Excerpt ▸
################

Space Rendezvous - Uses

Uses

A rendezvous takes place each time a spacecraft brings crew members or supplies to an orbiting space station. The first spacecraft to do this was the ill-fated Soyuz 11, which successfully docked with the Salyut 1 station on June 7, 1971. Human spaceflight missions have successfully made rendezvous with six Salyut stations, with Skylab, with Mir and with the International Space Station (ISS). Currently Soyuz spacecraft are used at approximately six month intervals to transport crew members to and from ISS.

Robotic spacecraft are also used to rendezvous with and resupply space stations. Soyuz and Progress spacecraft have automatically docked with both Mir and the ISS using the Kurs docking system, while the Automated Transfer Vehicle has docked with ISS using a laser system. The robotic H-II Transfer Vehicle flies to a close rendezvous and maintains station-keeping without docking, allowing the ISS Canadarm2 to grapple it and berth it to the station.

Space rendezvous has been used for a variety of other purposes, including recent service missions to the Hubble Space Telescope. Historically, for the missions of Project Apollo that landed astronauts on the Moon, the ascent stage of the Apollo Lunar Module would rendezvous and dock with the Apollo Command/Service Module in lunar orbit rendezvous maneuvers. Also, the STS-49 crew rendezvoused with and attached a rocket motor to the Intelsat VI F-3 communications satellite to allow it to make an orbital maneuver.

################

Data excerpts ▸
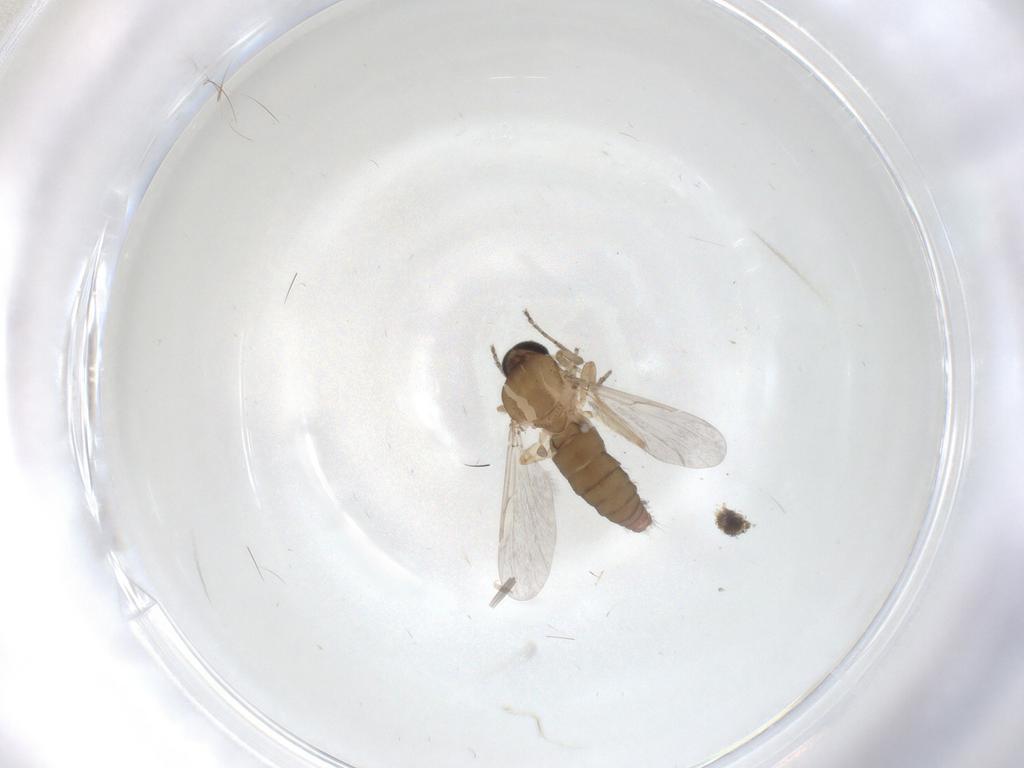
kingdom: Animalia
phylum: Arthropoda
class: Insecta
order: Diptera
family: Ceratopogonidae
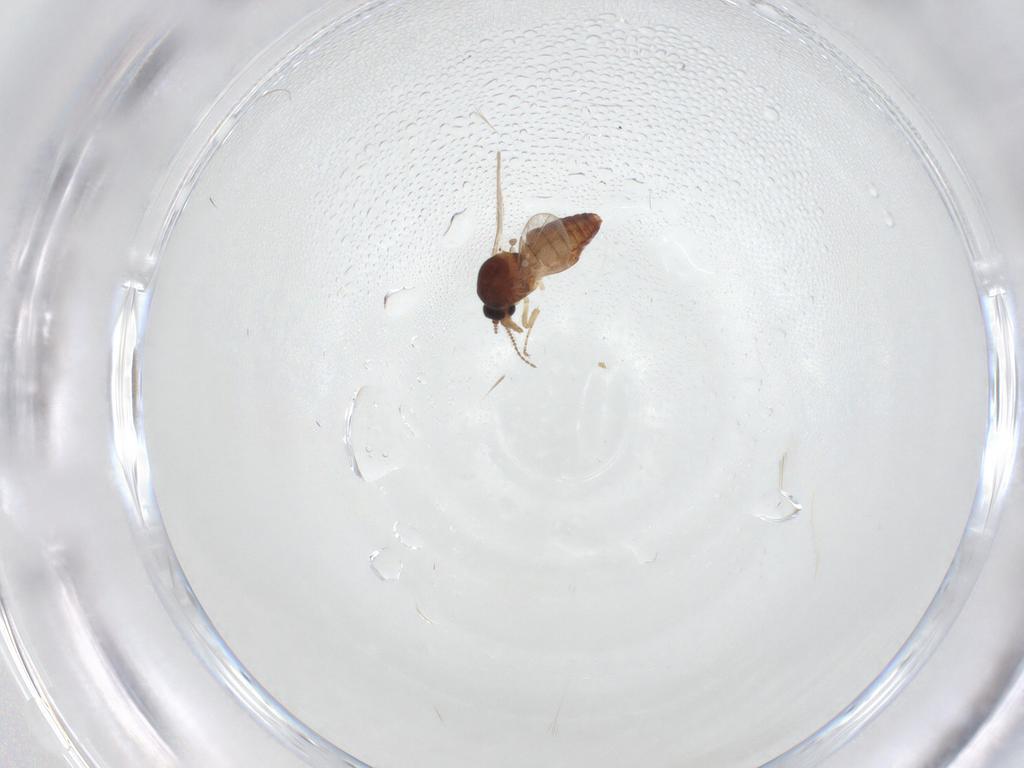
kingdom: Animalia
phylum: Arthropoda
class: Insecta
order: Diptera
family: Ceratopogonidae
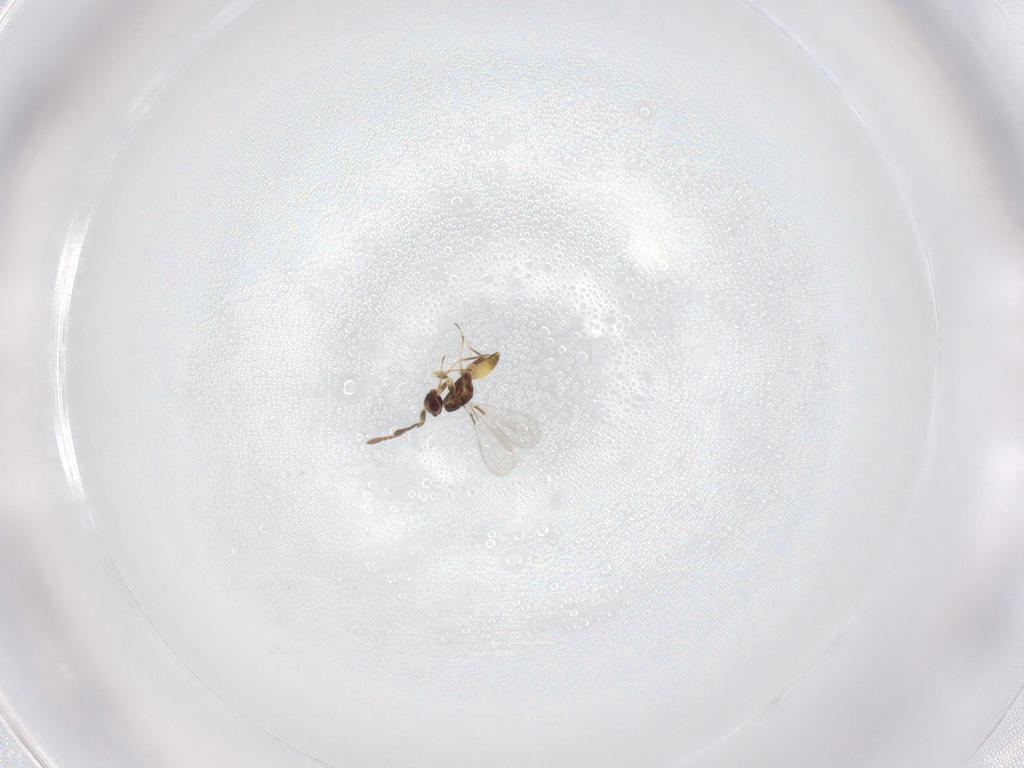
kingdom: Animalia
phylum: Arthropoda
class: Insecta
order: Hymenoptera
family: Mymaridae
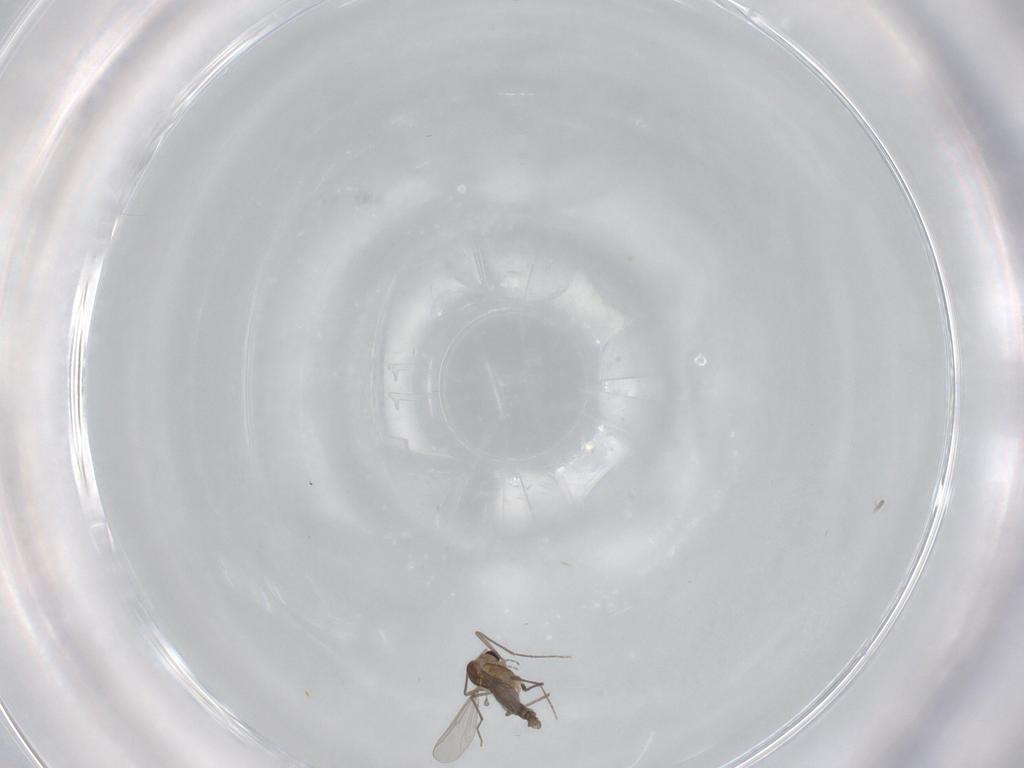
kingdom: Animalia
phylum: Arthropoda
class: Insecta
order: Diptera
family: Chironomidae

################

Set exercise 1 ▸ According to the passage on space rendezvous, which space stations have human spaceflight missions successfully rendezvoused with?
Set exercise 2 ▸ In the passage on space rendezvous, what docking system did Soyuz and Progress spacecraft use to dock automatically with Mir and the ISS?
Set exercise 3 ▸ Write the next part of the passage on the uses of space rendezvous, picking up after its final sentence.
The lines after the passage on space rendezvous are separate material.

Expected output 1 ▸ Six Salyut stations, Skylab, Mir and the International Space Station (ISS)

Expected output 2 ▸ The Kurs docking system

Expected output 3 ▸
Possible future rendezvous may be made by a yet to be developed automated Hubble Robotic Vehicle (HRV), and by the CX-OLEV, which is being developed for rendezvous with a geosynchronous satellite that has run out of fuel. The CX-OLEV would take over orbital stationkeeping and/or finally bring the satellite to a graveyard orbit, after which the CX-OLEV can possibly be reused for another satellite. Gradual transfer from the geostationary transfer orbit to the geosynchronous orbit will take a number of months, using Hall effect thrusters.

Alternatively the two spacecraft are already together, and just undock and dock in a different way:

  • Soyuz spacecraft from one docking point to another on the ISS or Salyut
  • In the Apollo spacecraft, a maneuver known as transposition, docking, and extraction was performed an hour or so after Trans Lunar Injection of the sequence third stage of the Saturn V rocket / LM inside LM adapter / CSM (in order from bottom to top at launch, also the order from back to front with respect to the current motion), with CSM manned, LM at this stage unmanned:
    • the CSM separated, while the four upper panels of the LM adapter were disposed of
    • the CSM turned 180 degrees (from engine backward, toward LM, to forward)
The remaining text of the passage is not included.